─── Text extract ───

Rip Slice Surface Shape Shave

The facing bevels produce a V-shaped groove that hides most imperfections.

I’m sneaking this post in on a Monday for those of you who enjoy reading about woodworking. This short study on how to go from boards to product is somewhat inspired by my blog-buddy Dan over on the other coast. Dan wrote about people who have lost thumbs and fingers. It’s a really good post. Feel free to take a few minutes and read that. Seriously, I can wait.

The reason I say that that post somewhat inspired this one, is because “production” woodworking, the kind where you are repeating the same operation many times, is a good way for an amateur woodworker to get seriously hurt. In industrial settings, dangerous operations are automated. That’s not usually possible in a small shop.

My goal was to turn several eight inch wide and roughly 7/8 of an inch thick Cedar boards into about nine feet of wainscoting for my brother’s bathroom. To give you an idea of the production nature, follow the math below:

Cut – The first step was easy, safe and fast. I had to cut 10 four foot long blanks out of the long boards. Since three of the boards were 12 feet long, I only needed to make seven cuts.

chop saw
The chop saw makes quick work of producing the 4-foot blanks.

─── Given records ───

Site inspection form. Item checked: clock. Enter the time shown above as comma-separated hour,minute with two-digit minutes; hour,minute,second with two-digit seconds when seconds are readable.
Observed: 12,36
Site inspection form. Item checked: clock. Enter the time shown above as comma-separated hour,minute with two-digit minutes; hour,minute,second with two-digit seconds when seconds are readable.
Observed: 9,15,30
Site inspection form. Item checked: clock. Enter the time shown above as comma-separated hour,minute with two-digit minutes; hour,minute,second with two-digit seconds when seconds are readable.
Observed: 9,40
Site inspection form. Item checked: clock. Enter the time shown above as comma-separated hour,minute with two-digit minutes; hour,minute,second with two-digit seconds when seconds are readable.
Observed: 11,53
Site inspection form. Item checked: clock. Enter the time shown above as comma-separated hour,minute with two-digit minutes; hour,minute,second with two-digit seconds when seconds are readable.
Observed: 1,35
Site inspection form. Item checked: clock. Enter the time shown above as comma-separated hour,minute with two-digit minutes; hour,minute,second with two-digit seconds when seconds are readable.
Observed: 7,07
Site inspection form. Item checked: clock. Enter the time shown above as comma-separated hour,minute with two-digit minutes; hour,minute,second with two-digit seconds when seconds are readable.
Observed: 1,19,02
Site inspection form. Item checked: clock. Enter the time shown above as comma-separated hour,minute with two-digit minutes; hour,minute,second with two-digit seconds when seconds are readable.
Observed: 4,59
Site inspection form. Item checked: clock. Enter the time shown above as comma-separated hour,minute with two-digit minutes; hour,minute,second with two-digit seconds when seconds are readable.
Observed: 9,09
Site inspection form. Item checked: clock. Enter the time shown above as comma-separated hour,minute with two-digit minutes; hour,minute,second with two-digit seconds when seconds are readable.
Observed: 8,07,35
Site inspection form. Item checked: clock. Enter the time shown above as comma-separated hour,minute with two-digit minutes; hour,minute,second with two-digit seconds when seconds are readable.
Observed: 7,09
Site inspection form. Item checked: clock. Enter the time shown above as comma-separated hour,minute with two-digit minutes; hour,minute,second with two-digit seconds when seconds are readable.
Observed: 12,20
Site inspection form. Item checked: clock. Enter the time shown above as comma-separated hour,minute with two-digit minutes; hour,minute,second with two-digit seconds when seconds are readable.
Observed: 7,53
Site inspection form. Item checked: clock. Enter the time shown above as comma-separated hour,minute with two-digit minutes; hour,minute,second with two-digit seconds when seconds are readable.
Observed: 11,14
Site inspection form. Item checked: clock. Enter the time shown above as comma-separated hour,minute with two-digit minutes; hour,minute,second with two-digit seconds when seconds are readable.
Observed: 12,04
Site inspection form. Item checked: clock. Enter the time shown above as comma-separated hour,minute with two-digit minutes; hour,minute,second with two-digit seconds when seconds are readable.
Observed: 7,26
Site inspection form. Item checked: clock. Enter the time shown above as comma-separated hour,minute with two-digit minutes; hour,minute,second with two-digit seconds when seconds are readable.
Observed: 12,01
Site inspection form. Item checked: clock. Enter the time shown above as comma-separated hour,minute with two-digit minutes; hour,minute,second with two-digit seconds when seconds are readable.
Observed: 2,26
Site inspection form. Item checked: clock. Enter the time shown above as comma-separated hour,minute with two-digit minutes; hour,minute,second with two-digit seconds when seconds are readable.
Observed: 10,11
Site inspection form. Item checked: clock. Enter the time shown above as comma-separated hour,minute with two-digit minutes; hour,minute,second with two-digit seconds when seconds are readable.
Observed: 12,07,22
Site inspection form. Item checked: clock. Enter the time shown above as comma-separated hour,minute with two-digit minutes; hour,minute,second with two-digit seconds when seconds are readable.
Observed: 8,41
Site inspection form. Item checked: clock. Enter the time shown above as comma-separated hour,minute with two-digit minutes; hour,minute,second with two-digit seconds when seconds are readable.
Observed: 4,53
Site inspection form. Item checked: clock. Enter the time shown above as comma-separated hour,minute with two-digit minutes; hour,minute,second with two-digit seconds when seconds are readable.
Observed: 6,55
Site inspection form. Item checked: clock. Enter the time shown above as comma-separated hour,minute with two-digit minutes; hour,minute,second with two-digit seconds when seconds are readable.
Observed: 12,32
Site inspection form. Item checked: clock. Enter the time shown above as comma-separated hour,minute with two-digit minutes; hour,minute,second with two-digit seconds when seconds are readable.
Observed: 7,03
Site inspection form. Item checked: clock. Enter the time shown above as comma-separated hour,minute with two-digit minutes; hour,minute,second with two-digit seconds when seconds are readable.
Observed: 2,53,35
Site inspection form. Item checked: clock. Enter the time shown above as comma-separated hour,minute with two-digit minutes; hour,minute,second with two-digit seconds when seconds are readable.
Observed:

───

# [Stated goal]
In the woodworking post, how many cuts were needed to get the four-foot blanks out of the long boards?

# [Result for this exercise]
Seven cuts.